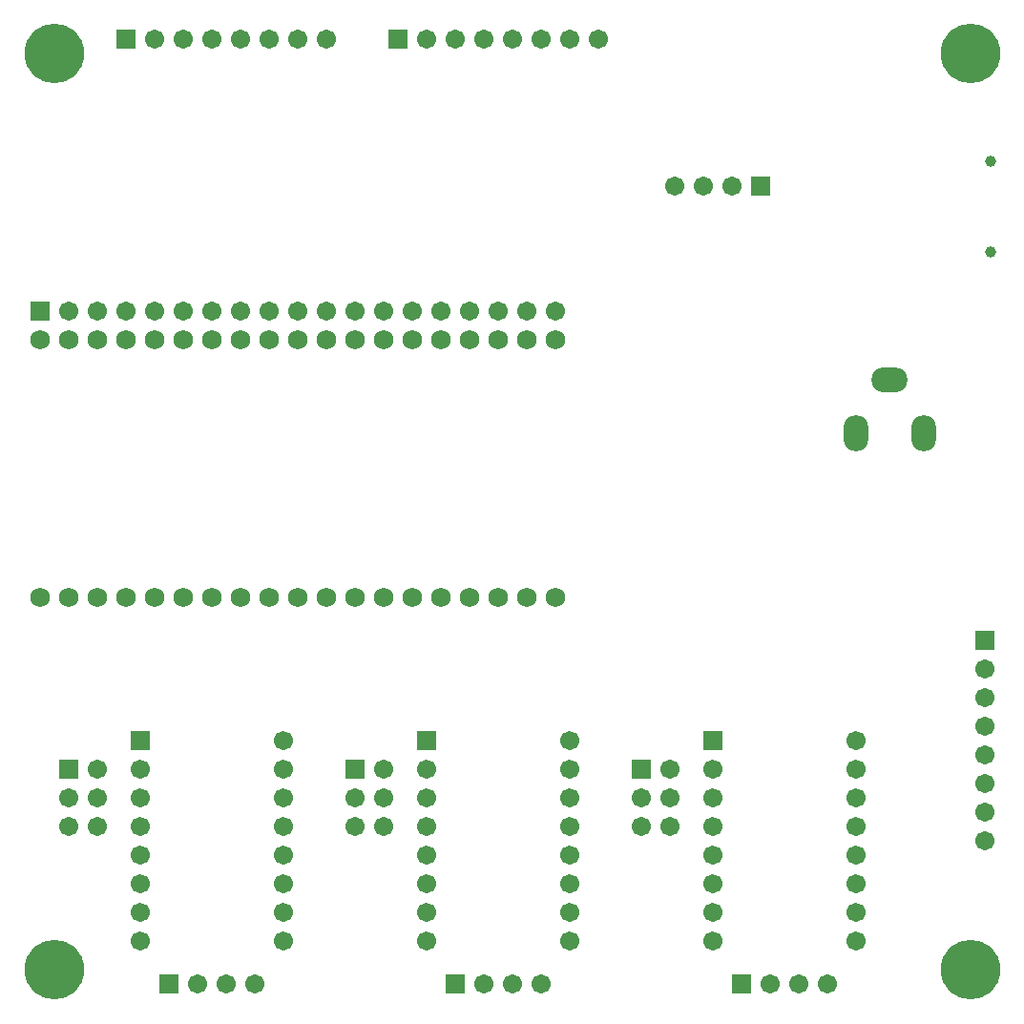
<source format=gbr>
G04 DipTrace 3.3.0.0*
G04 BottomMask.gbr*
%MOIN*%
G04 #@! TF.FileFunction,Soldermask,Bot*
G04 #@! TF.Part,Single*
%ADD51C,0.03937*%
%ADD64C,0.067*%
%ADD66R,0.067X0.067*%
%ADD68C,0.068*%
%ADD70C,0.208*%
%ADD82O,0.12611X0.08674*%
%ADD84O,0.08674X0.12611*%
%ADD86C,0.067055*%
%ADD88R,0.067055X0.067055*%
%FSLAX26Y26*%
G04*
G70*
G90*
G75*
G01*
G04 BotMask*
%LPD*%
D88*
X3012750Y3281500D3*
D86*
X2912750D3*
X2812750D3*
X2712750D3*
D88*
X1744000Y3794000D3*
D86*
X1844000D3*
X1944000D3*
X2044000D3*
X2144000D3*
X2244000D3*
X2344000D3*
X2444000D3*
D88*
X944000Y494000D3*
D86*
X1044000D3*
X1144000D3*
X1244000D3*
D88*
X494000Y2844000D3*
D86*
X594000D3*
X694000D3*
X794000D3*
X894000D3*
X994000D3*
X1094000D3*
X1194000D3*
X1294000D3*
X1394000D3*
X1494000D3*
X1594000D3*
X1694000D3*
X1794000D3*
X1894000D3*
X1994000D3*
X2094000D3*
X2194000D3*
X2294000D3*
D88*
X1944000Y494000D3*
D86*
X2044000D3*
X2144000D3*
X2244000D3*
D88*
X3794000Y1694000D3*
D86*
Y1594000D3*
Y1494000D3*
Y1394000D3*
Y1294000D3*
Y1194000D3*
Y1094000D3*
Y994000D3*
D88*
X2944000Y494000D3*
D86*
X3044000D3*
X3144000D3*
X3244000D3*
D88*
X794000Y3794000D3*
D86*
X894000D3*
X994000D3*
X1094000D3*
X1194000D3*
X1294000D3*
X1394000D3*
X1494000D3*
D84*
X3344000Y2419000D3*
X3580220D3*
D82*
X3462110Y2604039D3*
D51*
X3815102Y3052866D3*
Y3367827D3*
D88*
X594000Y1244000D3*
D86*
X694000D3*
X594000Y1144000D3*
X694000D3*
X594000Y1044000D3*
X694000D3*
D88*
X1594000Y1244000D3*
D86*
X1694000D3*
X1594000Y1144000D3*
X1694000D3*
X1594000Y1044000D3*
X1694000D3*
D88*
X2594000Y1244000D3*
D86*
X2694000D3*
X2594000Y1144000D3*
X2694000D3*
X2594000Y1044000D3*
X2694000D3*
D70*
X544000Y544000D3*
X3744000D3*
Y3744000D3*
X544000D3*
D68*
X494000Y2744000D3*
X594000D3*
X694000D3*
X794000D3*
X894000D3*
X994000D3*
X1094000D3*
X1194000D3*
X1294000D3*
X1394000D3*
X1494000D3*
X1594000D3*
X1694000D3*
X1794000D3*
X1894000D3*
X1994000D3*
X2094000D3*
X2194000D3*
X2294000D3*
X494000Y1844000D3*
X594000D3*
X694000D3*
X794000D3*
X894000D3*
X994000D3*
X1094000D3*
X1194000D3*
X1294000D3*
X1394000D3*
X1494000D3*
X1594000D3*
X1694000D3*
X1794000D3*
X1894000D3*
X1994000D3*
X2094000D3*
X2194000D3*
X2294000D3*
D66*
X844000Y1344000D3*
D64*
Y1244000D3*
Y1144000D3*
Y1044000D3*
Y944000D3*
Y844000D3*
Y744000D3*
Y644000D3*
X1344000D3*
Y744000D3*
Y844000D3*
Y944000D3*
Y1044000D3*
Y1144000D3*
Y1244000D3*
Y1344000D3*
D66*
X1844000D3*
D64*
Y1244000D3*
Y1144000D3*
Y1044000D3*
Y944000D3*
Y844000D3*
Y744000D3*
Y644000D3*
X2344000D3*
Y744000D3*
Y844000D3*
Y944000D3*
Y1044000D3*
Y1144000D3*
Y1244000D3*
Y1344000D3*
D66*
X2844000D3*
D64*
Y1244000D3*
Y1144000D3*
Y1044000D3*
Y944000D3*
Y844000D3*
Y744000D3*
Y644000D3*
X3344000D3*
Y744000D3*
Y844000D3*
Y944000D3*
Y1044000D3*
Y1144000D3*
Y1244000D3*
Y1344000D3*
M02*

</source>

§

## PROBLEM TO WORK ON
Keep the pictures out and write out the records exactly.

## EXERCISE SOLUTION
<source format=gbr>
G04 DipTrace 3.3.0.0*
G04 BottomMask.gbr*
%MOIN*%
G04 #@! TF.FileFunction,Soldermask,Bot*
G04 #@! TF.Part,Single*
%ADD51C,0.03937*%
%ADD64C,0.067*%
%ADD66R,0.067X0.067*%
%ADD68C,0.068*%
%ADD70C,0.208*%
%ADD82O,0.12611X0.08674*%
%ADD84O,0.08674X0.12611*%
%ADD86C,0.067055*%
%ADD88R,0.067055X0.067055*%
%FSLAX26Y26*%
G04*
G70*
G90*
G75*
G01*
G04 BotMask*
%LPD*%
D88*
X3012750Y3281500D3*
D86*
X2912750D3*
X2812750D3*
X2712750D3*
D88*
X1744000Y3794000D3*
D86*
X1844000D3*
X1944000D3*
X2044000D3*
X2144000D3*
X2244000D3*
X2344000D3*
X2444000D3*
D88*
X944000Y494000D3*
D86*
X1044000D3*
X1144000D3*
X1244000D3*
D88*
X494000Y2844000D3*
D86*
X594000D3*
X694000D3*
X794000D3*
X894000D3*
X994000D3*
X1094000D3*
X1194000D3*
X1294000D3*
X1394000D3*
X1494000D3*
X1594000D3*
X1694000D3*
X1794000D3*
X1894000D3*
X1994000D3*
X2094000D3*
X2194000D3*
X2294000D3*
D88*
X1944000Y494000D3*
D86*
X2044000D3*
X2144000D3*
X2244000D3*
D88*
X3794000Y1694000D3*
D86*
Y1594000D3*
Y1494000D3*
Y1394000D3*
Y1294000D3*
Y1194000D3*
Y1094000D3*
Y994000D3*
D88*
X2944000Y494000D3*
D86*
X3044000D3*
X3144000D3*
X3244000D3*
D88*
X794000Y3794000D3*
D86*
X894000D3*
X994000D3*
X1094000D3*
X1194000D3*
X1294000D3*
X1394000D3*
X1494000D3*
D84*
X3344000Y2419000D3*
X3580220D3*
D82*
X3462110Y2604039D3*
D51*
X3815102Y3052866D3*
Y3367827D3*
D88*
X594000Y1244000D3*
D86*
X694000D3*
X594000Y1144000D3*
X694000D3*
X594000Y1044000D3*
X694000D3*
D88*
X1594000Y1244000D3*
D86*
X1694000D3*
X1594000Y1144000D3*
X1694000D3*
X1594000Y1044000D3*
X1694000D3*
D88*
X2594000Y1244000D3*
D86*
X2694000D3*
X2594000Y1144000D3*
X2694000D3*
X2594000Y1044000D3*
X2694000D3*
D70*
X544000Y544000D3*
X3744000D3*
Y3744000D3*
X544000D3*
D68*
X494000Y2744000D3*
X594000D3*
X694000D3*
X794000D3*
X894000D3*
X994000D3*
X1094000D3*
X1194000D3*
X1294000D3*
X1394000D3*
X1494000D3*
X1594000D3*
X1694000D3*
X1794000D3*
X1894000D3*
X1994000D3*
X2094000D3*
X2194000D3*
X2294000D3*
X494000Y1844000D3*
X594000D3*
X694000D3*
X794000D3*
X894000D3*
X994000D3*
X1094000D3*
X1194000D3*
X1294000D3*
X1394000D3*
X1494000D3*
X1594000D3*
X1694000D3*
X1794000D3*
X1894000D3*
X1994000D3*
X2094000D3*
X2194000D3*
X2294000D3*
D66*
X844000Y1344000D3*
D64*
Y1244000D3*
Y1144000D3*
Y1044000D3*
Y944000D3*
Y844000D3*
Y744000D3*
Y644000D3*
X1344000D3*
Y744000D3*
Y844000D3*
Y944000D3*
Y1044000D3*
Y1144000D3*
Y1244000D3*
Y1344000D3*
D66*
X1844000D3*
D64*
Y1244000D3*
Y1144000D3*
Y1044000D3*
Y944000D3*
Y844000D3*
Y744000D3*
Y644000D3*
X2344000D3*
Y744000D3*
Y844000D3*
Y944000D3*
Y1044000D3*
Y1144000D3*
Y1244000D3*
Y1344000D3*
D66*
X2844000D3*
D64*
Y1244000D3*
Y1144000D3*
Y1044000D3*
Y944000D3*
Y844000D3*
Y744000D3*
Y644000D3*
X3344000D3*
Y744000D3*
Y844000D3*
Y944000D3*
Y1044000D3*
Y1144000D3*
Y1244000D3*
Y1344000D3*
M02*

</source>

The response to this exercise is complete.